Wednesday, November 24, 2004

Algiers family may file civil suit

FBI opens investigation into police shooting case


By MATT FURBER
Express Staff Writer

Siblings of Thomas P. Algiers, 46, who was slain by police May 16 at a campsite near the River Run Lodge in Ketchum, are in Idaho this week seeking answers to lingering questions about the death of their brother.

The family has filed a tort notice with the Blaine County recorder to reserve the right to file a civil suit. The claim on behalf of Algiers' heirs claims the right to seek damages in excess of $500,000.

If the county does not reply to the notice or seek a settlement, the Algiers family has two years to file a civil suit. The notice is addressed to the Blaine County Commissioners, the City of Ketchum and the City of Sun Valley. The filing has been turned over to ICRIMP, the county's insurance carrier.

The FBI also has begun an investigation into the case, said Kelly Kleinbachter, a Salt Lake City-based special agent handling media questions about the case.

Agent Andy Ramos, who specializes in civil rights and legal issues, will report to Assistant U.S. Attorney Wendy Olsen in Boise when he completes his review of the facts and police reports in the case.

The Algiers case began with a 911 call from Daniel D. Hunt, 45, in the early morning hours of May 16. Hunt, from Wyoming, told police that he had defended himself against Algiers with a machete after being attacked by him at a campsite in the woods along the Big Wood River near the ski lodge. Blaine County Sheriff Walt Femling said when Algiers was found in the woods he refused to drop a knife that he was carrying. Femling said Algiers cornered two county deputies. Deputy Curtis Miller shot Algiers twice. Autopsy reports show that Algiers had been struck numerous times with a machete before he was shot.

Three days after the shooting, Hunt was arrested and held in the Blaine County jail awaiting a preliminary hearing on aggravated assault charges.

Two parallel investigations emerged from the events of May 16, one looking into the police shooting, and a second looking into Hunt's assault charges. Idaho Deputy Attorney General Jay Rosenthal led a coroner's inquest into the police shooting and also prosecuted Hunt.

Hunt was held for three months in the Blaine County jail before he was scheduled to stand trial for aggravated battery against Algiers. On Sept. 30 Hunt's defense attorney, Stephen Thompson reached an agreement with Rosenthal and entered a guilty plea on Hunt's behalf for misdemeanor assault. Hunt entered a guilty plea and was released.

The two-day coroner's inquest held in Hailey at the beginning of September reinforced a finding by the Magic Valley Critical Incident Task Force, an external multi-county team put together to investigate the shooting. Both bodies found that the shooting was justifiable homicide.

Rosenthal orchestrated the inquest, the first such hearing to be held in Blaine County.
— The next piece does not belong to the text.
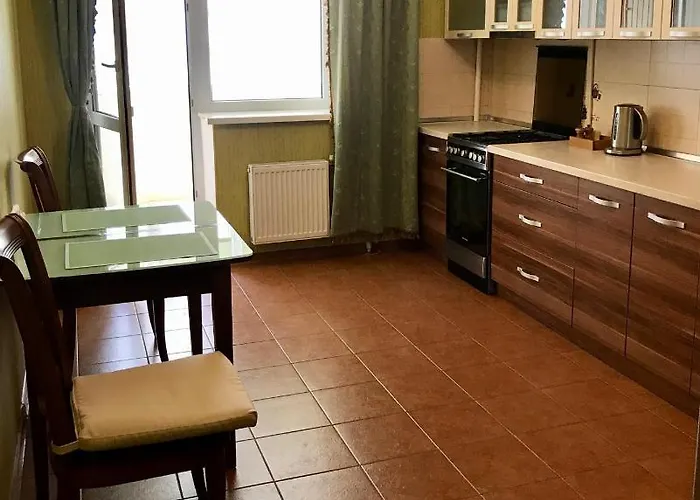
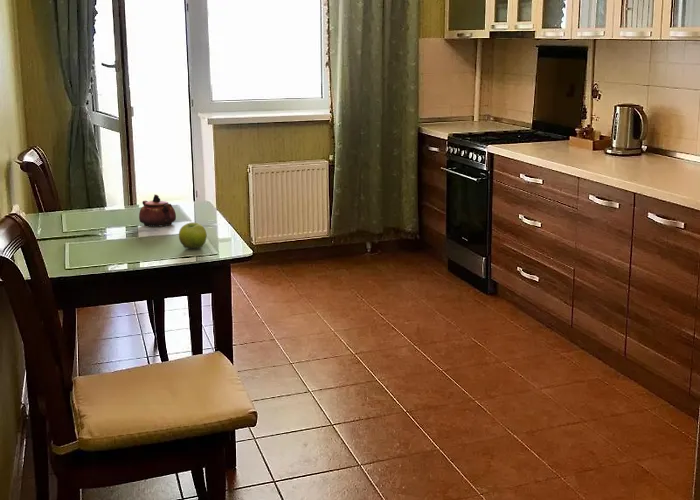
+ teapot [138,194,177,228]
+ fruit [178,221,208,250]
The inquest was intended to give the public an opportunity to see all the facts in the case, said Ada County Coroner Erwin Sonnenberg, who took over the coroner's investigation from Blaine County Coroner Russ Mikel due to a perceived conflict of interest for Mikel.

Two of Algiers' brothers, Peter and Charles Algiers, came to Idaho this week because they said they do not believe all the facts in the case were presented at the inquest. That belief is based largely on review of hundreds of pages of interviews, photographs, videotape and recorded interviews released this month by the Attorney General's office. The family is still awaiting receipt of some items from the investigations that have not been disclosed. Physical evidence is being kept by the Attorney General's Office.

Because Hunt never went to trial, a civil suit is the only remaining legal stage for the Algiers family to achieve their quest for full disclosure of the facts. Although the suit lists remunerative damages, money is not what the family is seeking, said Peter Algiers. Last month he began to post information related to the case on the Web site tomalgiers.net. The site includes links to autopsy photos of Algiers' body that were not presented at the inquest.

Peter Algiers said the family was particularly puzzled that an incident in Jackson Hole, Wyo., in 2003 in Hunt's criminal record was not brought out during the inquest. He said Hunt made similar claims of self-defense after he was arrested for aggravated assault and battery.

"The records that we have been able to obtain present a far different scenario from the one that was presented by the Idaho Attorney General's Deputy Jay Rosenthal," Algiers said Monday in an interview in Hailey. "We want five things: the truth about the events that occurred May 16, justice for Tom, an apology from those who have slandered him, that this incident will be used to educate law enforcement in what not to do with someone who has obviously been attacked and a permanent memorial in this area."

Peter and Charles Algiers sat for an interview with "Perspective" talk show host Gene Dallago Tuesday to talk about their concerns. Rosenthal was invited to come to the interview, but his office declined the invitation at the request of Blaine County, said Bob Cooper, spokesman for the Attorney General. The Blaine County Prosecutor's office did not return calls requesting comment on the tort filing.

Hunt's whereabouts are currently unknown.